Written by OHM Staff
Whether it’s a Holiday feast or a never ending game of monopoly, the family table is an fundamental piece of our culture. Being introduced to so many makers in the design community this fall, it’s occurred to me that beyond the memories we’re making while gathered around our tables, these pieces have a story of their own. Here are a few stunning examples of craftsmanship and design that your family will cherish for generations.
1. Salvaged Oregon Black Walnut Table | Urban Timberworks
This custom dining table for an Ankeny Row homeowner is made from a salvaged black walnut tree in Hillsboro, Oregon. The tree was originally planted as a windbreak tree protecting the neighboring walnut orchard, but as the tree outgrew its space, the farmer deiced to take it down. This is common practice for orchard walnuts up and down the west coast and thankfully, companies like Urban Timberworks are able to salvage these trees to make beautiful tables like the “Trapezium”. This table was dubbed for its unique shape and strength. The design of the base provides ample leg room from all sides.

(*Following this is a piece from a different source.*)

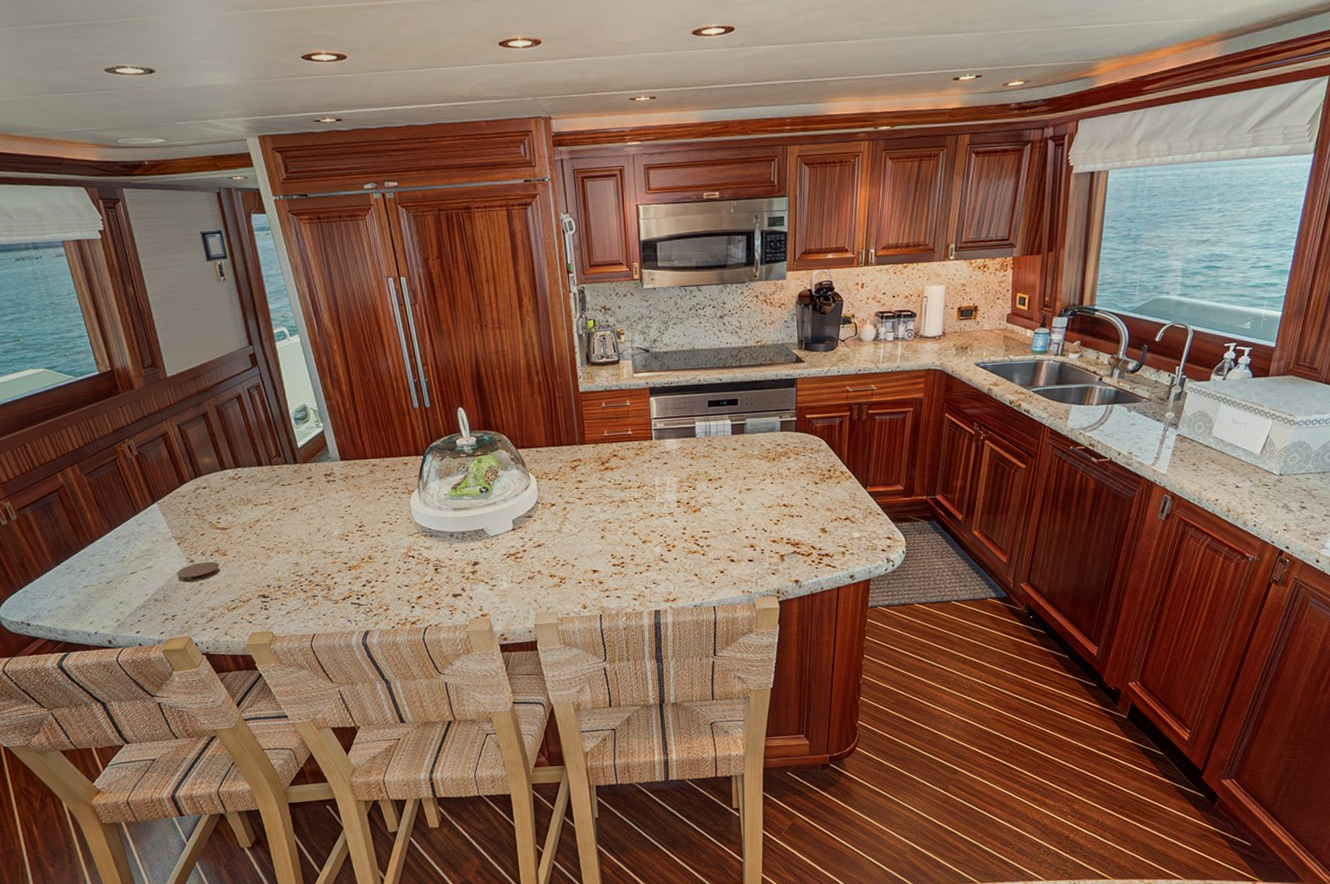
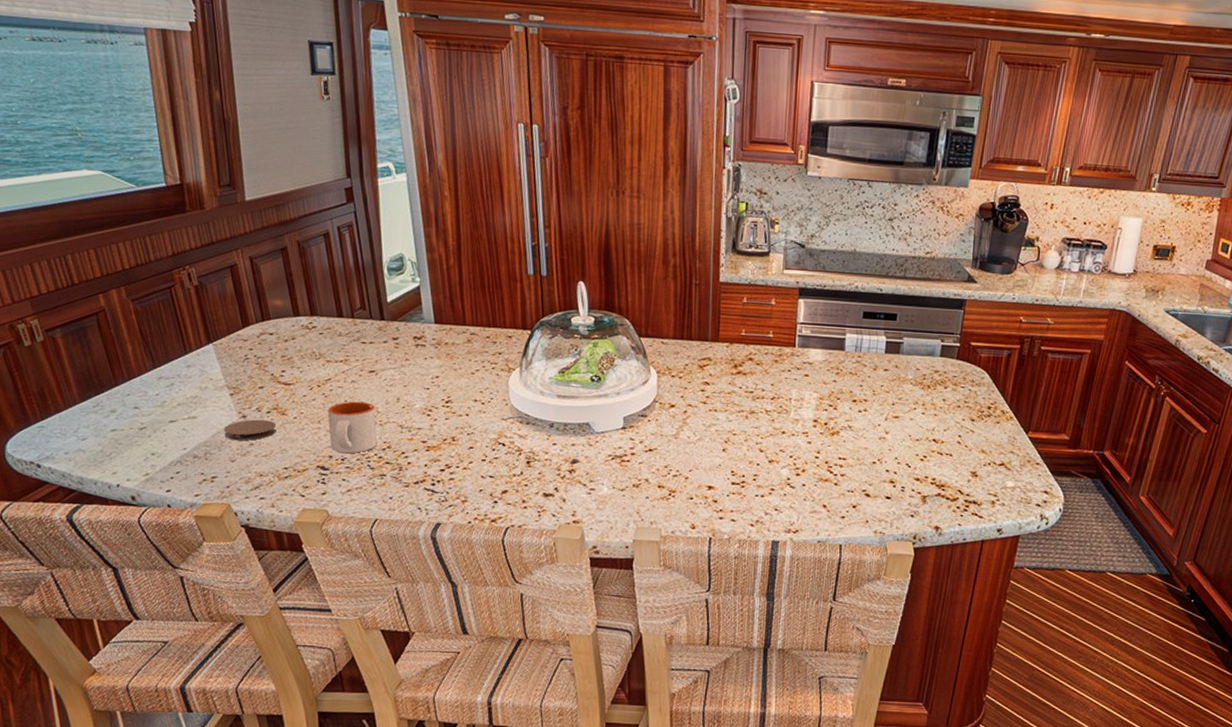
mug: none [261,535,307,582] -> present [327,401,378,454]

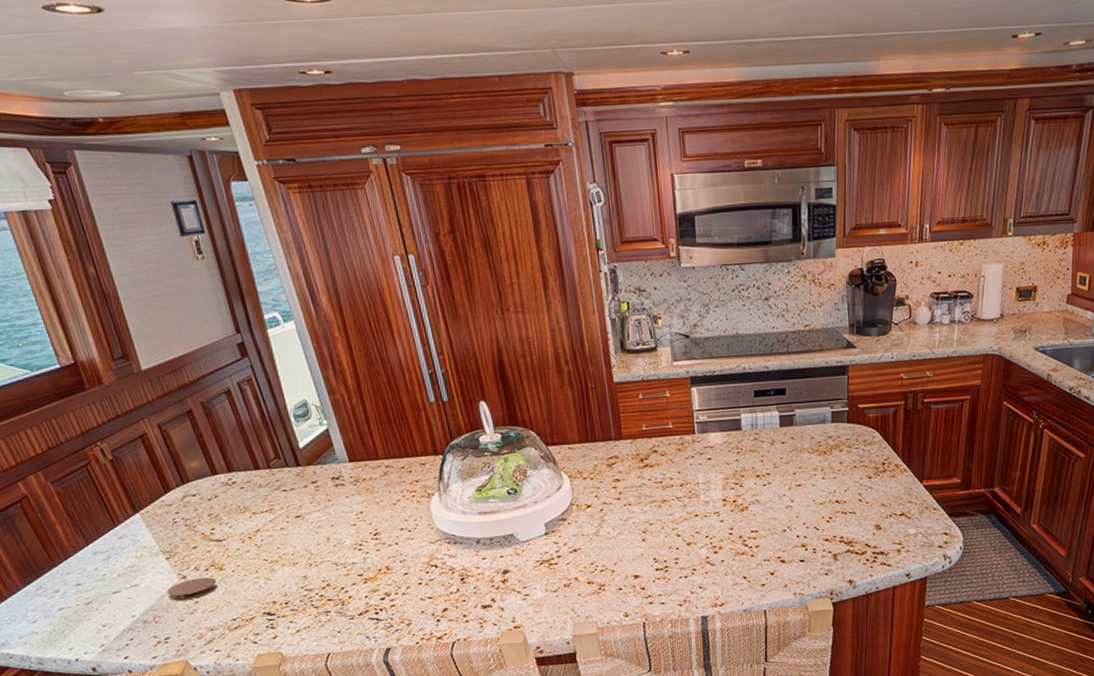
mug: present [327,401,378,454] -> none [262,546,317,598]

2. Myrtle Wood Shaker Dining Table | The Joinery
Thanks to partnerships like Healthy Forests, Healthy Communities, The Joinery is able to offer furniture built from sustainably harvested Oregon Myrtlewood. This beautiful hardwood ranges in color from warm creams to rich chocolates and provides gorgeous material for The Joinery’s master woodworkers to handcraft a dramatic Shaker solid top dining table. This classic design features tapered legs, a chamfer detail on the top, exposed dowels in each leg and curved end aprons.
3. Oregon Oak Square Dining Table | Natural Edge Furniture
This 6x6 Oregon White Oak, was salvaged from a massive tree too mature to survive a 2010 windstorm in Estacada, Oregon. Powerlines running between the farm house and barn had grown into the tree and oxidized over the years, staining the wood and leaving the unique black marks you see on the table today.
4. School House Dining Table | Sons of Sawdust
This unique table is built from tongue and groove flooring that was reclaimed from a school house built in the 1890's. In the mid 1900's the school house was torn down and the wood was repurposed to build a homestead and a chicken house. The flooring from the school was used as the purling in the top of the chicken house allowing it to be preserved and eventually repurposed into this one of a kind dining room table.